I would like to calculate the percentage of each letter in my file instead of the number. How can I modify the following code?

stat_file = open(filename, 'w')
one_letter = "ABCDEFGHIJKLMNOPQRSTUVWXYZ"
for letter in one_letter:
    stat_file.writelines('%s : %d \n' % (letter, statistics[letter]))

Thanks in advance!


Solution

  • First, the total letter counts can have two meanings:

    1. Only the words in one_letter (only 'A-Z' in your question)

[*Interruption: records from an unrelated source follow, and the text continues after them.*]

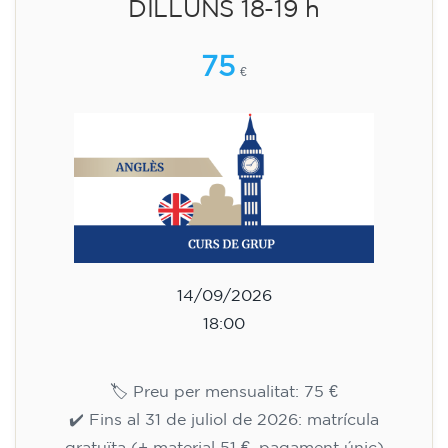
Curs d'anglès per a nens de 8 a
12 anys - nivell inicial (Pre-A1) -
DILLUNS 18-19 h
75
€
14/09/2026
18:00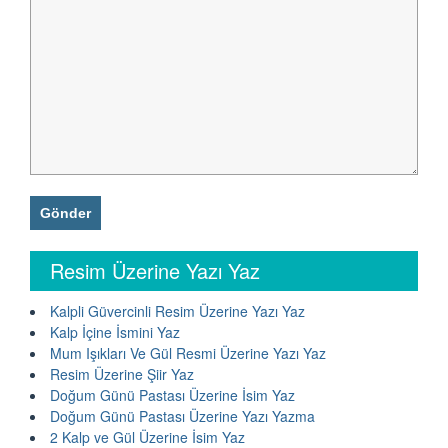
Resim Üzerine Yazı Yaz
Kalpli Güvercinli Resim Üzerine Yazı Yaz
Kalp İçine İsmini Yaz
Mum Işıkları Ve Gül Resmi Üzerine Yazı Yaz
Resim Üzerine Şiir Yaz
Doğum Günü Pastası Üzerine İsim Yaz
Doğum Günü Pastası Üzerine Yazı Yazma
2 Kalp ve Gül Üzerine İsim Yaz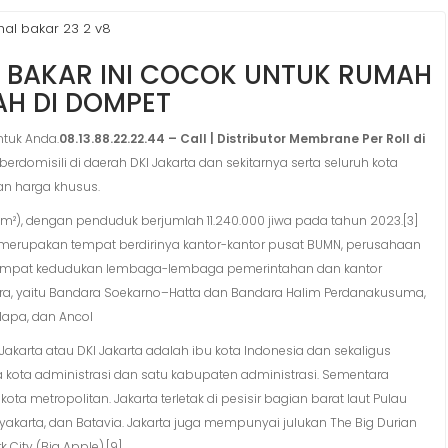
al bakar 23 2 v8
BAKAR INI COCOK UNTUK RUMAH
AH DI DOMPET
tuk Anda.
08.13.88.22.22.44 – Call | Distributor Membrane Per Roll di
erdomisili di daerah DKI Jakarta dan sekitarnya serta seluruh kota
an harga khusus.
,5 km²), dengan penduduk berjumlah 11.240.000 jiwa pada tahun 2023.[3]
ta merupakan tempat berdirinya kantor-kantor pusat BUMN, perusahaan
i tempat kedudukan lembaga-lembaga pemerintahan dan kantor
udara, yaitu Bandara Soekarno–Hatta dan Bandara Halim Perdanakusuma,
elapa, dan Ancol
akarta atau DKI Jakarta adalah ibu kota Indonesia dan sekaligus
ma kota administrasi dan satu kabupaten administrasi. Sementara
 metropolitan. Jakarta terletak di pesisir bagian barat laut Pulau
akarta, dan Batavia. Jakarta juga mempunyai julukan The Big Durian
City (Big Apple).[9]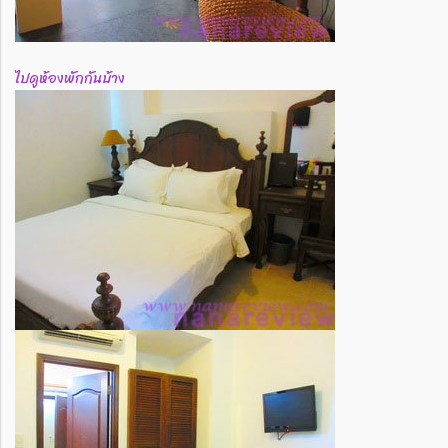
ไปดูห้องพักกันบ้าง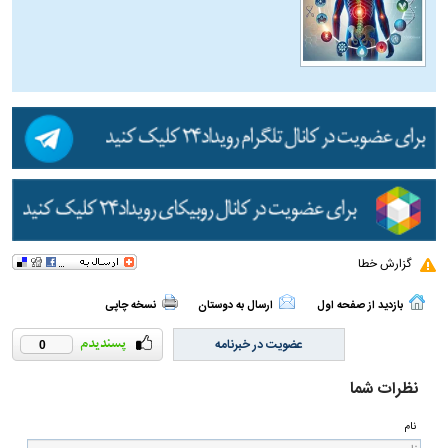
گزارش خطا
بازدید از صفحه اول
ارسال به دوستان
نسخه چاپی
عضویت در خبرنامه
0
نظرات شما
نام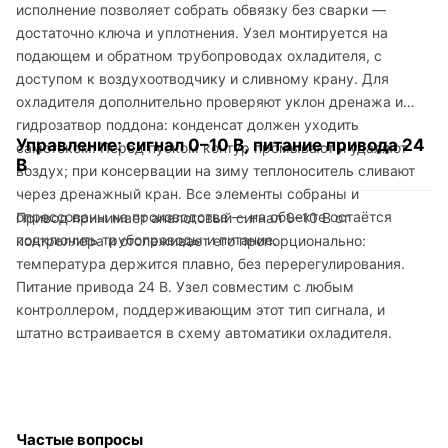
исполнение позволяет собрать обвязку без сварки —
достаточно ключа и уплотнения. Узел монтируется на
подающем и обратном трубопроводах охладителя, с
доступом к воздухоотводчику и сливному крану. Для
охладителя дополнительно проверяют уклон дренажа и
гидрозатвор поддона: конденсат должен уходить
Управление: сигнал 0–10 В, питание привода 24
самотёком. Перед пуском контур промывают и удаляют
В
воздух; при консервации на зиму теплоноситель сливают
через дренажный кран. Все элементы собраны и
опрессованы на производстве — на объекте остаётся
Привод принимает аналоговый сигнал 0–10 В от
подключить трубопроводы и питание.
контроллера и отслеживает его пропорционально:
температура держится плавно, без перерегулирования.
Питание привода 24 В. Узел совместим с любым
контроллером, поддерживающим этот тип сигнала, и
штатно встраивается в схему автоматики охладителя.
Частые вопросы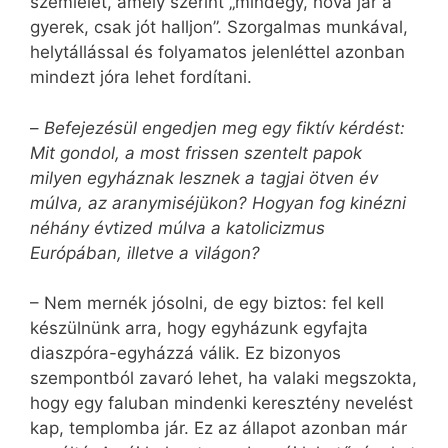
szemlélet, amely szerint „mindegy, hova jár a
gyerek, csak jót halljon”. Szorgalmas munkával,
helytállással és folyamatos jelenléttel azonban
mindezt jóra lehet fordítani.
–
Befejezésül engedjen meg egy fiktív kérdést:
Mit gondol, a most frissen szentelt papok
milyen egyháznak lesznek a tagjai ötven év
múlva, az aranymiséjükon? Hogyan fog kinézni
néhány évtized múlva a katolicizmus
Európában, illetve a világon?
– Nem mernék jósolni, de egy biztos: fel kell
készülnünk arra, hogy egyházunk egyfajta
diaszpóra-egyházzá válik. Ez bizonyos
szempontból zavaró lehet, ha valaki megszokta,
hogy egy faluban mindenki keresztény nevelést
kap, templomba jár. Ez az állapot azonban már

    one_letter = "ABCDEFGHIJKLMNOPQRSTUVWXYZ"
    stat = {'A': 5, 
              'B':3, 
              'C':9, 
              'U': 5, 
              'D': 9, 
              'a': 99}
    
    total_count = sum(stat.get(letter, 0) for letter in one_letter) # should be 31
    

    2. All the words in your file (including 'a-z', '0-9', ...)

    total_count = sum(stat.values()) # should be 130
    


    After that, you can calculate your percentage by

    for letter in one_letter:
        stat_file.writelines("%s: %f%%\n" %(letter, \
            stat.get(letter, 0)/float(total_count)*100))
    

    Be reminded that stat.get(letter, 0) just for the case if not all letters in stat.

    You can replaced with stat[letter] if you sure A-Z are in stat.